**Da fare**
Elenca le categorie di farmaci che il testo sull'ozonoterapia indica come già impiegate in uso compassionevole.

**Estratto**
Questa condizione di rischio e di assenza di soluzioni consolidate impone di sperimentare nuovi percorsi terapeutici che, sulla base di evidenze scientifiche, possano affiancarsi utilmente all’attuale uso compassionevole dei farmaci antivirali, anticoagulanti, antimalarici e immunosoppressori, ove impiegati.
In questo scenario è stata ipotizzata la possibilità che l’utilizzo dell’Ozonoterapia sistemica, mediante somministrazione endovenosa, con la metodica ormai ampiamente codificata possa fornire un giovamento ai pazienti ricoverati per CoViD 19.
Gli effetti biologici di questo gas sono stati ampiamente studiati e documentati in numerosi studi che ne comprovano l’efficacia in diversi condizioni morbose.
Sulla scorta di questi dati di efficacia, è stato condotto uno studio pilota ad Udine (Ospedale Misericordia) mentre uno studio multicentrico è in corso presso il Policlinico Umberto I di Roma, autorizzato dal Comitato Etico dell’Università “Sapienza”.
La Nuova FIO, sulla base delle consolidate evidenze scientifiche, ha elaborato il Protocollo idoneo di intervento e sperimentazione clinica messo a disposizione di tutte le Aziende ospedaliere che ne hanno fatto richiesta.
Ben 26 ospedali italiani e 3 esteri hanno chiesto di partecipare allo Studio; sei di questi sono stati affiancati alla Sperimentazione multicentrica già avviata presso il Policlinico Umberto I con l’approvazione del Comitato Etico dell’Università “Sapienza” di Roma.
I dati preliminari provenienti da questi studi, sia pure non pubblicati, appaiono promettenti.
La miscela di ossigeno-ozono ha mostrato di migliorare il trasporto dell’ossigeno, ma soprattutto, ha rivelato un potente potere antiedemigeno, antinfiammatorio e immunoregolatore.
L’uso terapeutico dell’Ozono prevede varie possibili metodiche di somministrazione: locale, sistemica endovenosa e rettale, infiltrativa.
Per i pazienti ricoverati per CoViD 19, verrà presa in esame solo la via sistemica endovenosa, che verrà messa in atto attraverso l’ozonizzazione di un quantitativo prestabilito di sangue, in sacche di plastica o di vetro (dispositivi medici certificati monouso) adatte all’utilizzo in questa procedura, e la successiva re-immissione nel circolo venoso del paziente.
Questa procedura non rientra tra le procedure trasfusionali in quanto il prelievo e la re-immissione in circolo avvengono utilizzando sempre lo stesso accesso venoso e senza distacco della sacca né durante il prelievo né durante la fase di reinfusione, la quantità raccolta non supera i 200 ml e non avviene stoccaggio del sangue.

**Estratto del dataset**
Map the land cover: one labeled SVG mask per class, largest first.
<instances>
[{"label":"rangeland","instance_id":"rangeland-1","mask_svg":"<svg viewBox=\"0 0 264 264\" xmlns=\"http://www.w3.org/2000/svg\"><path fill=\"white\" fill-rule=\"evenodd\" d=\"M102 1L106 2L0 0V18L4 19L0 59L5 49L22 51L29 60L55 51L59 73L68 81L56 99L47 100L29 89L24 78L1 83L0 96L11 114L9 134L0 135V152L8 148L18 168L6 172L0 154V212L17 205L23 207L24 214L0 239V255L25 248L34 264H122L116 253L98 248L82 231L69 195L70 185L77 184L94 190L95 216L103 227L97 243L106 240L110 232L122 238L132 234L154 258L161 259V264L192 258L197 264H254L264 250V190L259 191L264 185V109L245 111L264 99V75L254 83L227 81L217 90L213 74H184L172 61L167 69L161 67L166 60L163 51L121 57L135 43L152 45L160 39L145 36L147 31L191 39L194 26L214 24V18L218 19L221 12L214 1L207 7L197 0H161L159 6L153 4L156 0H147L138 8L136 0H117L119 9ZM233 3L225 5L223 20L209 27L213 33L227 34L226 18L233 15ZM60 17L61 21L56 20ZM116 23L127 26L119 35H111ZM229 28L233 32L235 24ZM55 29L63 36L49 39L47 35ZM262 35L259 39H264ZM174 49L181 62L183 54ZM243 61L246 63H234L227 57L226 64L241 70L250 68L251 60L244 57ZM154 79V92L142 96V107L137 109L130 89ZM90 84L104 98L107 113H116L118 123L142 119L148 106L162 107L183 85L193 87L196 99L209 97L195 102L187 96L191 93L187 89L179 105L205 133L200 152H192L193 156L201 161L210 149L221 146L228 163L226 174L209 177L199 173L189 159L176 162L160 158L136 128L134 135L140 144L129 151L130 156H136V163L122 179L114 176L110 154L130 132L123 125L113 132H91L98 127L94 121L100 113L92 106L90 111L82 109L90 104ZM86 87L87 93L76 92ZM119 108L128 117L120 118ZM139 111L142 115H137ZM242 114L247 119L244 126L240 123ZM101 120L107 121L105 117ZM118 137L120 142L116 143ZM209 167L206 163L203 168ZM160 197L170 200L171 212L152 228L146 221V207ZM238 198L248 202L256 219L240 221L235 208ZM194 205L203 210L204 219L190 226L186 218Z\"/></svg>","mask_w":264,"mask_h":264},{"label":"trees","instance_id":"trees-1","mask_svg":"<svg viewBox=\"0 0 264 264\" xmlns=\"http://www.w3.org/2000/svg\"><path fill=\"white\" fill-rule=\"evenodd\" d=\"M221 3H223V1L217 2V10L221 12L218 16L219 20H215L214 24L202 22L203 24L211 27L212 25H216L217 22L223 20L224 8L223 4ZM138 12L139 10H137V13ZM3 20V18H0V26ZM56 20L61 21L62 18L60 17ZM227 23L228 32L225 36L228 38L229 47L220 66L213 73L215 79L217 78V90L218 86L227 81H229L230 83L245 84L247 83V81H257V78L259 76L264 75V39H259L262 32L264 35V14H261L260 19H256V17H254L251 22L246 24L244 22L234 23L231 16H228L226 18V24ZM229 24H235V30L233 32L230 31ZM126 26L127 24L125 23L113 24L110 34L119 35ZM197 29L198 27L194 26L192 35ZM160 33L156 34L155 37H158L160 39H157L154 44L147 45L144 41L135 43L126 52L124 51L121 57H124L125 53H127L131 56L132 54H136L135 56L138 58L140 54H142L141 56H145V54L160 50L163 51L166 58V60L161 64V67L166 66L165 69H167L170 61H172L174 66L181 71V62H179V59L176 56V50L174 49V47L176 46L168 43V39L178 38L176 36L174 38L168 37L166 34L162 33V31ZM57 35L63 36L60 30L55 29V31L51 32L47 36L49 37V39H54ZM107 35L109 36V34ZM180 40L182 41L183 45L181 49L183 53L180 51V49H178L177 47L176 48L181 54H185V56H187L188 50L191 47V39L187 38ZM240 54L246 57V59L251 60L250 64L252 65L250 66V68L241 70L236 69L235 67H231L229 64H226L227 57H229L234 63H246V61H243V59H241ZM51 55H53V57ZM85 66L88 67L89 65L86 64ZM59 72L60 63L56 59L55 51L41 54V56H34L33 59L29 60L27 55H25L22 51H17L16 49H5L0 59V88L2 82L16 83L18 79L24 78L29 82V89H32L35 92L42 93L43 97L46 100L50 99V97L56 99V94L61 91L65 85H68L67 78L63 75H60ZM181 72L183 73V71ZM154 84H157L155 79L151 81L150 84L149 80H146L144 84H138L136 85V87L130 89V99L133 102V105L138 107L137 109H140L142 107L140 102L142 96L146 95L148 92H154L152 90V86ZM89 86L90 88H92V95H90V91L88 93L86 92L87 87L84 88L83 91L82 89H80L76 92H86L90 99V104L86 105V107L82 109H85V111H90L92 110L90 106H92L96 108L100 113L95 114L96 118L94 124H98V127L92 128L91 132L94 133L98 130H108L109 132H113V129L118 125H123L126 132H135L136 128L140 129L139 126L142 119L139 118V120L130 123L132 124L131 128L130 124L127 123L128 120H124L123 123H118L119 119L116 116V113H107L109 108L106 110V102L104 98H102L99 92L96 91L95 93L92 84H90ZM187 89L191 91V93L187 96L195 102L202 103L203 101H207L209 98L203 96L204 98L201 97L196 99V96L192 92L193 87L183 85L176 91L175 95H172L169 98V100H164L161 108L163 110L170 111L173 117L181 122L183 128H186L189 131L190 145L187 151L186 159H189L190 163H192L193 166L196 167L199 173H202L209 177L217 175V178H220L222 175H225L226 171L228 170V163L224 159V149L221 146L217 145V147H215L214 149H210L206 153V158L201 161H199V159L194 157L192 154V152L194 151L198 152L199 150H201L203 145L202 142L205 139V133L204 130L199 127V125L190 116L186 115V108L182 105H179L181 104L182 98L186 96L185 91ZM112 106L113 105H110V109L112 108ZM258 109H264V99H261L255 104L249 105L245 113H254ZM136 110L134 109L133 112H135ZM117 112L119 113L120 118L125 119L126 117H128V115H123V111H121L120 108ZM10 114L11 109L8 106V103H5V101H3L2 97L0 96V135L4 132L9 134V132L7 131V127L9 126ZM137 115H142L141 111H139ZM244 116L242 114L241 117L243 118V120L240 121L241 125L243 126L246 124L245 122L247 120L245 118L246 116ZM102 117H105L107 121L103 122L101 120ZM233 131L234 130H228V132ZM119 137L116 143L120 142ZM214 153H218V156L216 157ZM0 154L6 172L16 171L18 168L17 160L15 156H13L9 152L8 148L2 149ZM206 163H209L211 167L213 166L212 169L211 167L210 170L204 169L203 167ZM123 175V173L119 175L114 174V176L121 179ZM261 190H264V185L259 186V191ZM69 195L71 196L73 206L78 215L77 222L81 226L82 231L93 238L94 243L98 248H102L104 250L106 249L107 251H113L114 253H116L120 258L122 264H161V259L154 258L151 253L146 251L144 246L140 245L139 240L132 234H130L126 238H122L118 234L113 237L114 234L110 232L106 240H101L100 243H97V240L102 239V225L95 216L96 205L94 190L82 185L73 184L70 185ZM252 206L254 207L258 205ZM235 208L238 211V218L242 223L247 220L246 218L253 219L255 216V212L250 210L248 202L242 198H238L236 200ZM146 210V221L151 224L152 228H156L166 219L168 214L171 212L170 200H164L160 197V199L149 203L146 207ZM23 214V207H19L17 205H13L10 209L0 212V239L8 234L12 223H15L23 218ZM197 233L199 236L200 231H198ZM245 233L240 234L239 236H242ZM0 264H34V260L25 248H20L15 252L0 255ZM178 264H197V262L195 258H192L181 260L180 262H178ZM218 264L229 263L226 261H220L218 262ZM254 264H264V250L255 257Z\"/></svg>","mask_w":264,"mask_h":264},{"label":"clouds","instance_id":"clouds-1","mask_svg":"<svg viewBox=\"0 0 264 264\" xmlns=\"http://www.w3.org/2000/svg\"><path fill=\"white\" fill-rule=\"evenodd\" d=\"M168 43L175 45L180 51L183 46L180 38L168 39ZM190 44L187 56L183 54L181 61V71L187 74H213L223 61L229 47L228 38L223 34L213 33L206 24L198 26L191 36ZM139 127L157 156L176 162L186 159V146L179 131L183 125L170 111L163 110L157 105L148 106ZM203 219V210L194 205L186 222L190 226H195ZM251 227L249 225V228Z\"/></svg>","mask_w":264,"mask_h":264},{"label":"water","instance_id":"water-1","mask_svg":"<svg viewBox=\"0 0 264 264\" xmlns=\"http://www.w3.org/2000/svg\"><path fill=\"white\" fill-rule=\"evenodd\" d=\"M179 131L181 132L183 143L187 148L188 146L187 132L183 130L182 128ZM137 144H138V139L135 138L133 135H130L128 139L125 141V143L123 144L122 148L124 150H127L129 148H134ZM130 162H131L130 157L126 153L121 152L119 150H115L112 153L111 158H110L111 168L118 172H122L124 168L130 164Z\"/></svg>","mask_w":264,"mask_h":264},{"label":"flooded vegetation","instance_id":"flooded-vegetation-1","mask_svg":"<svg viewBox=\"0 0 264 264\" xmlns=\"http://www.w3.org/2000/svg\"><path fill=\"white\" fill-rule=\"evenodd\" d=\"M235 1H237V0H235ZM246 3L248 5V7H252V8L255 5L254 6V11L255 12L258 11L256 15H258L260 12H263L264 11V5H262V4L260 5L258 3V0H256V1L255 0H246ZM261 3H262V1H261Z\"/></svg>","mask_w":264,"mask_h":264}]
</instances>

**Risultato**
Antivirali, anticoagulanti, antimalarici, immunosoppressori.